In Miami, Lucy met her former husband, whose eventual difficulties in Venezuela propelled her into her current career. When the government of Venezuela illegally seized the couple’s assets, bankruptcy loomed on the horizon and sent him into a spiraling depression, during which he seriously considered suicide. After two years of legal wrangling, Lucy came back to the U.S. and pulled out all the stops. “I hired a law firm and then a PR firm,” she says. “I made up a mock version of the Wall Street Journal with the headline, ‘American investor lambs being led to slaughter.’” She talked to the Council on Foreign Relations, the Senate Foreign Affairs Committee, and the Senate banking members. Finally, she tracked down the Venezuelan cabinet members at a meeting with the IMF in Detroit. She called each one of them, brandishing her phony copy of the Wall Street Journal and creating enough anxiety and political heat to get the assets released. The President of Venezuela personally cut the ribbon to reopen their seized factory.
Unfortunately, her partner’s pride could not stand the ease with which Lucy had accomplished the feat, which he himself had struggled over for years. Though the marriage didn’t last, Lucy’s newfound skills did. The idea for Diplomatic Resolutions was born.
Lucy’s accomplishments over the career that followed are as vast as they are varied, and when asked which she is most proud of, she says, “I think it’s the whole tapestry. Yes, we could look at the World Bank project in China, or we could look at forever changing the face of Orangeburg, South Carolina, with the inland port that’s being developed. That’s all great, but where is it going? l like to think that I’ve been building these accomplishments, experiences, and networks to contribute toward some ultimate achievement, though I have no idea what it will be yet.” Her work, in other words, is greater than the sum of its individual projects. Lucy bas undertaken to effect major change by finding the problem that can most quickly and most comprehensively transform the face of a city, a state, and a nation.

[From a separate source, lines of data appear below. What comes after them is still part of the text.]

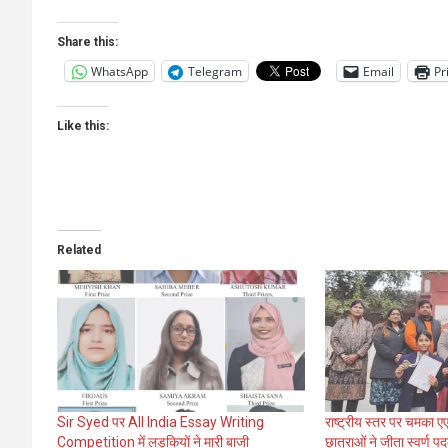
Share this:
WhatsApp
Telegram
Email
Pr
Like this:
Related
Sir Syed पर All India Essay Writing
राष्ट्रीय स्तर पर चमका एएम
Competition में लड़कियों ने मारी बाजी
छात्राओं ने जीता स्वर्ण प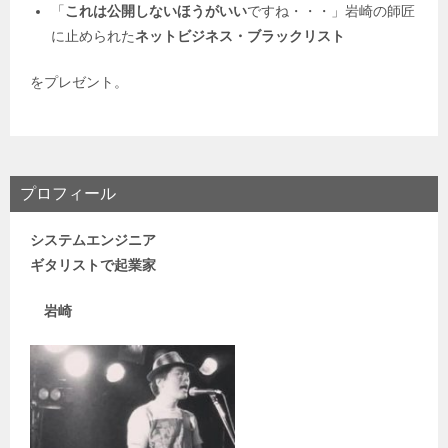
「
これは公開しないほうがいい
ですね・・・」岩崎の師匠
に止められた
ネットビジネス・
ブラックリスト
をプレゼント。
プロフィール
システムエンジニア
ギタリストで
起業家
岩崎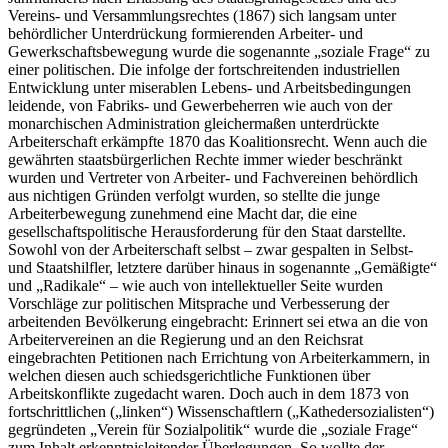
Vereins- und Versammlungsrechtes (1867) sich langsam unter
behördlicher Unterdrückung formierenden Arbeiter- und
Gewerkschaftsbewegung
wurde die sogenannte „soziale Frage“ zu
einer politischen. Die infolge der fortschreitenden industriellen
Entwicklung unter miserablen Lebens- und Arbeitsbedingungen
leidende, von Fabriks- und Gewerbeherren wie auch von der
monarchischen Administration gleichermaßen unterdrückte
Arbeiterschaft erkämpfte 1870 das Koalitionsrecht.
Wenn auch die
gewährten staatsbürgerlichen Rechte immer wieder beschränkt
wurden und Vertreter von Arbeiter- und Fachvereinen behördlich
aus nichtigen Gründen verfolgt wurden, so stellte die junge
Arbeiterbewegung zunehmend eine Macht dar, die eine
gesellschaftspolitische Herausforderung für den Staat darstellte.
Sowohl von der Arbeiterschaft selbst – zwar gespalten in Selbst-
und Staatshilfler, letztere darüber hinaus in sogenannte „Gemäßigte“
und „Radikale“ – wie auch von intellektueller Seite wurden
Vorschläge zur politischen Mitsprache und Verbesserung der
arbeitenden Bevölkerung eingebracht: Erinnert sei etwa an die von
Arbeitervereinen an die Regierung und an den Reichsrat
eingebrachten Petitionen nach Errichtung von Arbeiterkammern, in
welchen diesen auch schiedsgerichtliche Funktionen über
Arbeitskonflikte zugedacht waren.
Doch auch in dem 1873 von
fortschrittlichen („linken“) Wissenschaftlern („Kathedersozialisten“)
gegründeten „Verein für Sozialpolitik“
wurde die „soziale Frage“
zum Inhalt erkenntnisleitender Überlegungen. So wollte der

The most important thing, says Lucy, is to create prosperity, and that is what she’d like young people to keep in mind as they enter the business world today. “These days, there’s a lot of confusion over what happened on Wall Street,” she acknowledges. “There’s a lot of confusion with what’s happening in the global economic arena, and within all that confusion, the message that seems to be getting lost is that it’s a good goal to try and create prosperity.” Lucy’s efforts to modernize central technologies in countries around the world have done just that, and she continues to keep her eye out for the next flywheel that only needs a push.